In dem Augenblick, als die Frau Heilung erfuhr, gab es in der Erkrankung der Tochter des Jairus eine schlimme Wendung. Die Nachricht von ihrem Sterben traf ein, und die sie überbrachten, meinten, daß es schon sinnvoll wäre, die Kraft des Herrn für eine Krankheit in Anspruch zu nehmen, daß Er aber bei einem Todesfall nicht mehr helfen könne. Wir haben gesehen, wie Er über Dämonen und Krankheiten triumphierte, auch da, wo ihre Opfer aller menschlichen Hilfe entblößt waren. Der Tod ist von allem die hoffnungloseste Sache. Vermag der Herr über ihn zu triumphieren? Er kann es, und Er tat es.
Die Art, wie der Herr den schwankenden Glauben des Vorstehers stützt, ist sehr schön. Jairus hatte darauf vertraut, daß Er heilen konnte; aber was jetzt, wo der Tod eingetreten war? – Das war eine schwere Probe für seinen Glauben wie auch für die Macht des Herrn. „Fürchte dich nicht; glaube nur“, war das Wort. Der Glaube an Christus wird die Furcht vor dem Tod wegnehmen, bei uns wie bei Jairus.

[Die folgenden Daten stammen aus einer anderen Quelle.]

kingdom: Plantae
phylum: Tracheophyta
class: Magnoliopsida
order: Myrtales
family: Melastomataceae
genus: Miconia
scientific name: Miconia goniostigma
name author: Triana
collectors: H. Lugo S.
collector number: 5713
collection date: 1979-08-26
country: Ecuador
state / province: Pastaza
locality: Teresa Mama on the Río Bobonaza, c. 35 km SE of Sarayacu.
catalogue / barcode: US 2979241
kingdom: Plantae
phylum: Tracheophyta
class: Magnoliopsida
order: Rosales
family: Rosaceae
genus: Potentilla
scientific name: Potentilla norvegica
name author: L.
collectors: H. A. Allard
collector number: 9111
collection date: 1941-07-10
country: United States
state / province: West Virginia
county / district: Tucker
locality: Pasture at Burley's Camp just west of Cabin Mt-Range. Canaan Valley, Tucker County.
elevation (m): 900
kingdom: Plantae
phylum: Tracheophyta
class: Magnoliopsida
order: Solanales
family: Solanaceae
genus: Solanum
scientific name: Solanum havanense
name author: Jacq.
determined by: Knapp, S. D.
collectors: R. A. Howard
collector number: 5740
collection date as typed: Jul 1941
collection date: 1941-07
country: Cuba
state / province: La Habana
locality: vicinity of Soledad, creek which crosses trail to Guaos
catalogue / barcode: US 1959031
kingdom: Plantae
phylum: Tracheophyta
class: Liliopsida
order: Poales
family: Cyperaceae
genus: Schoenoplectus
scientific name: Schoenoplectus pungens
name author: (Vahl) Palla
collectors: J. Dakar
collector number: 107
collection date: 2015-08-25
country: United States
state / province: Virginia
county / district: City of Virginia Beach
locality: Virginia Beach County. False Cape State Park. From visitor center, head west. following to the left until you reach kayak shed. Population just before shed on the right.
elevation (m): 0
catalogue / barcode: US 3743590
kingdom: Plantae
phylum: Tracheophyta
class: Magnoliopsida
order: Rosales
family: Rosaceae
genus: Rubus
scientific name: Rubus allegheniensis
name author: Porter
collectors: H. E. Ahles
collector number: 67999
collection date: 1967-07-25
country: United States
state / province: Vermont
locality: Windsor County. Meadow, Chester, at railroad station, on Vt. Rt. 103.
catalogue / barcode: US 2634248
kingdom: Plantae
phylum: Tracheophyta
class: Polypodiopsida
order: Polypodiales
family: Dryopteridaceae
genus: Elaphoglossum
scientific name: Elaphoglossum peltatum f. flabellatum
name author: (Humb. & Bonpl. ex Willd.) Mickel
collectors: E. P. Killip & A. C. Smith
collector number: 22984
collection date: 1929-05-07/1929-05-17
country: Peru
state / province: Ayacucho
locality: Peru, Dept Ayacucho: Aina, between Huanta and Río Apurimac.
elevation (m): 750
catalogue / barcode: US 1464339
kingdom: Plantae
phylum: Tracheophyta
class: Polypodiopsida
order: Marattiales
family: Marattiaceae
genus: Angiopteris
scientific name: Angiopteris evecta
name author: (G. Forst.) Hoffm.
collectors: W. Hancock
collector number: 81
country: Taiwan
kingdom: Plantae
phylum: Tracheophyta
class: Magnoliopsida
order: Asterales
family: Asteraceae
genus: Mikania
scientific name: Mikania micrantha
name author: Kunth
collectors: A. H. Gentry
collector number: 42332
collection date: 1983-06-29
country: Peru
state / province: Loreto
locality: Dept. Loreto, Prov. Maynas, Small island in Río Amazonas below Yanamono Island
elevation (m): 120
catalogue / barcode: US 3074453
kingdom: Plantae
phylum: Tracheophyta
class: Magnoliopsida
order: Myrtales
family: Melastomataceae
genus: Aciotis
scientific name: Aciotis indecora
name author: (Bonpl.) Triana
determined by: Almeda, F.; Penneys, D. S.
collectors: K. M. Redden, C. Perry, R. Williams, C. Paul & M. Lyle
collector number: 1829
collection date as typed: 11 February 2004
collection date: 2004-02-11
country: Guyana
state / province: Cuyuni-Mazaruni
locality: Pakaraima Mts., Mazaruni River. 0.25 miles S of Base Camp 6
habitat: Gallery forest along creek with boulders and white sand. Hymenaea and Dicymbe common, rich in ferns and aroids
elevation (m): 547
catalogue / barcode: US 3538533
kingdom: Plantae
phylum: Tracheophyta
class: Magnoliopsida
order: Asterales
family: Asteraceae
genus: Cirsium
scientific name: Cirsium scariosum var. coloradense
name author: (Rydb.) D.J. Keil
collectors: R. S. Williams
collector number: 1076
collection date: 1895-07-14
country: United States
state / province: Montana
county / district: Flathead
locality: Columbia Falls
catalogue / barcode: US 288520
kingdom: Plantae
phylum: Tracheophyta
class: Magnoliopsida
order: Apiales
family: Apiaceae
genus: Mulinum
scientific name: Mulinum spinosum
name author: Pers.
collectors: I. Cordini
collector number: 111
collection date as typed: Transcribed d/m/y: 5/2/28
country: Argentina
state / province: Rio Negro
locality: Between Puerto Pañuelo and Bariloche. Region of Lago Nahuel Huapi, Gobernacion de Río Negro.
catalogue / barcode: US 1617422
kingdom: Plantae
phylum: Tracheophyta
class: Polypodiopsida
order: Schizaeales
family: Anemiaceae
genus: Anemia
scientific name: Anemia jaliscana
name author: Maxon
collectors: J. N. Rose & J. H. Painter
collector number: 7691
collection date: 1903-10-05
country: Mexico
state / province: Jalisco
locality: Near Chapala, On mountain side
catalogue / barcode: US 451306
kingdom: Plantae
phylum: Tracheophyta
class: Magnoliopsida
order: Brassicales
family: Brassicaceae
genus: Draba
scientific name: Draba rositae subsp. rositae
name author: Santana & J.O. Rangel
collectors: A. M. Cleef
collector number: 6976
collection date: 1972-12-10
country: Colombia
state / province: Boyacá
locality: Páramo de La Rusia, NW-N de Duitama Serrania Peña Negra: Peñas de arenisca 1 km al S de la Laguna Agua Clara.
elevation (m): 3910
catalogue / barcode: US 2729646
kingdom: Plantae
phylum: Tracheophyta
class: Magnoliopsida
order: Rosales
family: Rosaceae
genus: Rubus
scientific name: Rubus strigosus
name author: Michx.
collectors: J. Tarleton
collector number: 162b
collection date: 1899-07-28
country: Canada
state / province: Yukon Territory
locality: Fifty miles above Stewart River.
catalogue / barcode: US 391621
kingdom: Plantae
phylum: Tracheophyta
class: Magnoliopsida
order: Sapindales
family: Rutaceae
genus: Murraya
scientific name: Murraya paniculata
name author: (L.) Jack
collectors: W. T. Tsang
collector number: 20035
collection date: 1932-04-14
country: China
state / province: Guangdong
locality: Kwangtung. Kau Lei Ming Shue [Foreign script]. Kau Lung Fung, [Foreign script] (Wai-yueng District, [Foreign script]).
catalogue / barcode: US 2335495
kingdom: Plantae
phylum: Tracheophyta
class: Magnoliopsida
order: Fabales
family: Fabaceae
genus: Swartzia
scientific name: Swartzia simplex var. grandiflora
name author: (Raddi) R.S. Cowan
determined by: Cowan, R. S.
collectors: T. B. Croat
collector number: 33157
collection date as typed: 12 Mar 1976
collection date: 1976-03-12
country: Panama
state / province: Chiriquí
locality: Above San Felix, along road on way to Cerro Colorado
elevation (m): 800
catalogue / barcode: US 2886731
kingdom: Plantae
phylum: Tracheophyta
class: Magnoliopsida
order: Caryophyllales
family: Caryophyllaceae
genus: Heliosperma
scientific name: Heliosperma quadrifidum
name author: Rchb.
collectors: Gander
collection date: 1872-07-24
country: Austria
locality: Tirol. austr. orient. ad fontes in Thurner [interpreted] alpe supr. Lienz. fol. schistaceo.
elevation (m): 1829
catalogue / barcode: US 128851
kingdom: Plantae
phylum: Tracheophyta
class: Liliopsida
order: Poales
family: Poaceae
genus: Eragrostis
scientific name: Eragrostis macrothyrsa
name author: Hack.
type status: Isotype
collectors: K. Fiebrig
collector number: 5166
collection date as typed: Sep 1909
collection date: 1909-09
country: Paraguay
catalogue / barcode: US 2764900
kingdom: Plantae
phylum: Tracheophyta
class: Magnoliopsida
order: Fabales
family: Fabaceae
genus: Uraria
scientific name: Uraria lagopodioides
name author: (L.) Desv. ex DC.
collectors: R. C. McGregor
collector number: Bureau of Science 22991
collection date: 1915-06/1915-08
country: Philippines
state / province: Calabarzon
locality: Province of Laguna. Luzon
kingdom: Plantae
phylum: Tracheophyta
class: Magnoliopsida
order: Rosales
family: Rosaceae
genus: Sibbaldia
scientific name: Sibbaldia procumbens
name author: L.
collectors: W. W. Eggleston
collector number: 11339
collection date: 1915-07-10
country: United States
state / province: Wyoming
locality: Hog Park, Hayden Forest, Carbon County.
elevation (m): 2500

Für den Herrn Jesus war der Tod nur ein Schlaf, doch die anwesenden Trauergäste verspotteten Ihn in ihrem Unglauben. So trieb Er sie hinaus, und in Gegenwart der Eltern und der Ihn begleitenden Jünger rief Er das Kind ins Leben zurück. Es geschah zum drittenmal in diesem Kapitel, daß Er einem Menschen Rettung brachte, für den bei allen anderen jede Hoffnung verloren war.
Der Anfang von Vers 43 steht in scharfem Gegensatz zu den Versen 19 und 33. Diesmal soll es kein Zeugnis geben. Wir glauben, daß der Grund dafür in dem verächtlichen Unglauben liegt, der sich gerade vorher gezeigt hatte. Gleichzeitig ließ der Herr sorgfältige Rücksicht walten, indem Er ermahnte, dem Kind zu essen zu geben, gleichwie Er vorher das geistliche Bedürfnis des Jairus gestillt hatte. Er dachte an beides, an ihren Leib und an seinen Glauben.